---------- Kutipan Teks ----------

Mereka menetapkan ke-Esa-an bagi Rabb yang juga Ilâh mereka pada Dzat-Nya,
Sifat-sifat-Nya, dan pada segala perbuatan-Nya; artinya tidak ada keserupaan
bagi-Nya secara mutlak dari berbagai segi”.
(Masalah): Para ahli bid’ah
dari kaum Musyabbihah biasanya berkata: “Sesungguhnya para Rasul diutus oleh
Allah adalah untuk berdakwah kepada umatnya terhadap tauhid Uluhiyyah;
yaitu agar mereka mengakui bahwa hanya Allah yang berhak disembah.
Adapun tauhid Rububiyyah;
yaitu keyakinan bahwa Allah adalah Tuhan seluruh alam ini, dan bahwa Allah
adalah yang mengurus segala peristiwa yang terjadi pada alam ini, maka tauhid
ini tidak disalahi oleh seorang-pun dari seluruh manusia, baik orang-orang
musyrik maupun orang-orang kafir, dengan dalil firman Allah dalam QS. Luqman:
وَلَئِن سَأَلْتَهُم مَّنْ خَلَقَ السَّمَاوَاتِ وَاْلأَرْضِ
لَيَقُولَنَّ اللهُ (لقمان: 25)
“Dan jika engkau
bertanya kepada mereka siapakah yang menciptakan seluruh lapisan langit dan
bumi? Maka mereka benar-benar akan menjawab: “Allah” (QS. Luqman: 25)

---------- Bagian Data ----------

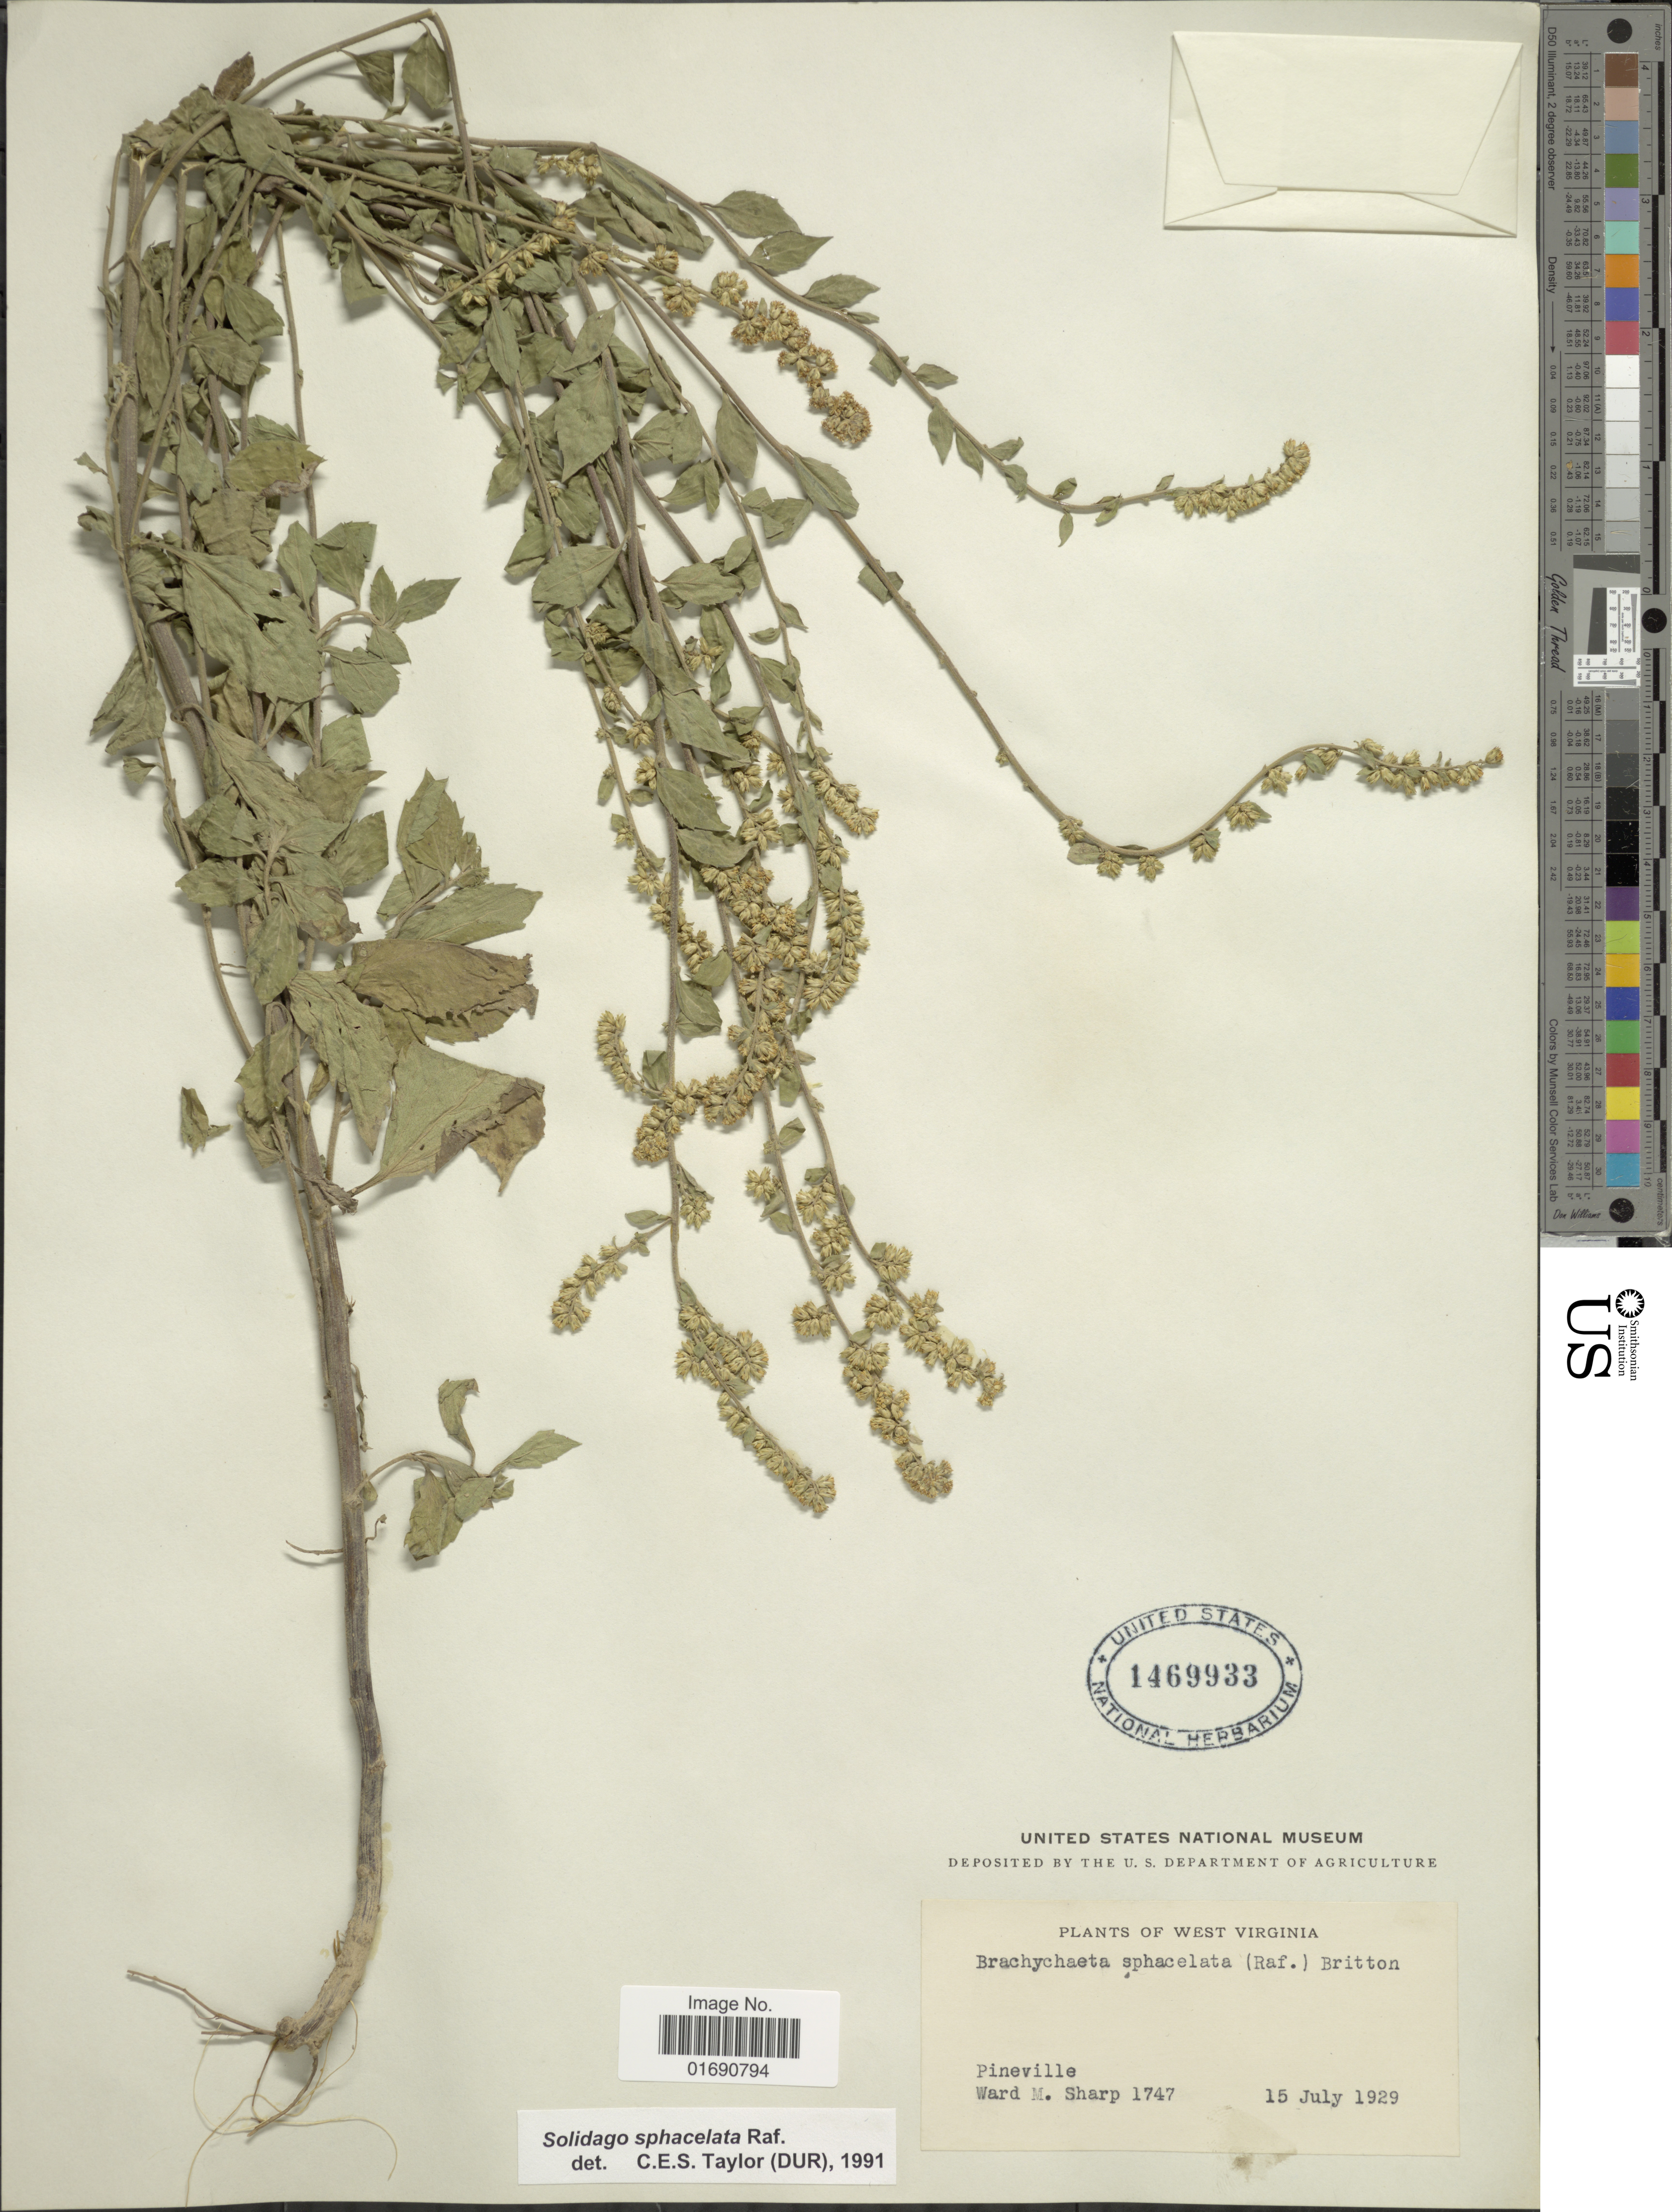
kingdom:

----------

Tujuan Tugas: Lanjutkan kutipan tentang tauhid Uluhiyyah dan Rububiyyah, mulai tepat setelah kalimat terakhirnya.

Hasil Tugas:
(Jawab) : Perkataan mereka
ini murni sebagai kebatilan belaka. Bagaimana mereka berkata bahwa seluruh
orang-orang kafir dan orang-orang musyrik sama dengan orang-orang mukmin dalam
tauhid Rububiyyah?!
Adapun pengertian
ayat di atas bahwa orang-orang kafir mengakui Allah sebagai Pencipta langit dan
bumi adalah pengakuan yang hanya di lidah saja, bukan artinya bahwa mereka
sebagai orang-orang ahli tauhid, yang mengesakan Allah dan mengakui bahwa hanya
Allah yang berhak disembah. Terbukti bahwa mereka menyekutukan Allah, mengakui
adanya tuhan yang berhak disembah kepada selain Allah.
Mana logikanya jika
orang-orang musyrik disebut sebagai ahli tauhid?! Rasulullah tidak pernah
berkata kepada seorang kafir yang hendak masuk Islam bahwa di dalam Islam
terdapat dua tauhid; Uluhiyyah dan Rububiyyah! Rasulullah tidak pernah berkata
kepada seorang kafir yang hendak masuk Islam bahwa tidak cukup baginya untuk
menjadi seorang muslim hanya bertauhid Rububiyyah saja, tapi juga harus
bertauhid Uluhiyyah! Oleh karena itu di dalam al-Qur’an Allah berfirman tentang
perkataan Nabi Yusuf saat mengajak dua orang di dalam penjara untuk
mentauhidkan Allah:
أَأَرْبَابٌ مُتَفَرّقُوْنَ خَيْرٌ أمِ اللهُ الْوَاحِدُ الْقَهّار
(يوسف: 39
“Adakah
rabb-rabb yang bermacam-macam tersebut lebih baik ataukah Allah (yang lebih
baik) yang tidak ada sekutu bagi-Nya dan yang maha menguasai?!” (QS. Yusuf:
39).
Dalam ayat ini Nabi
Yusuf menetapkan kepada mereka bahwa hanya Allah sebagai Rabb yang berhak
disembah.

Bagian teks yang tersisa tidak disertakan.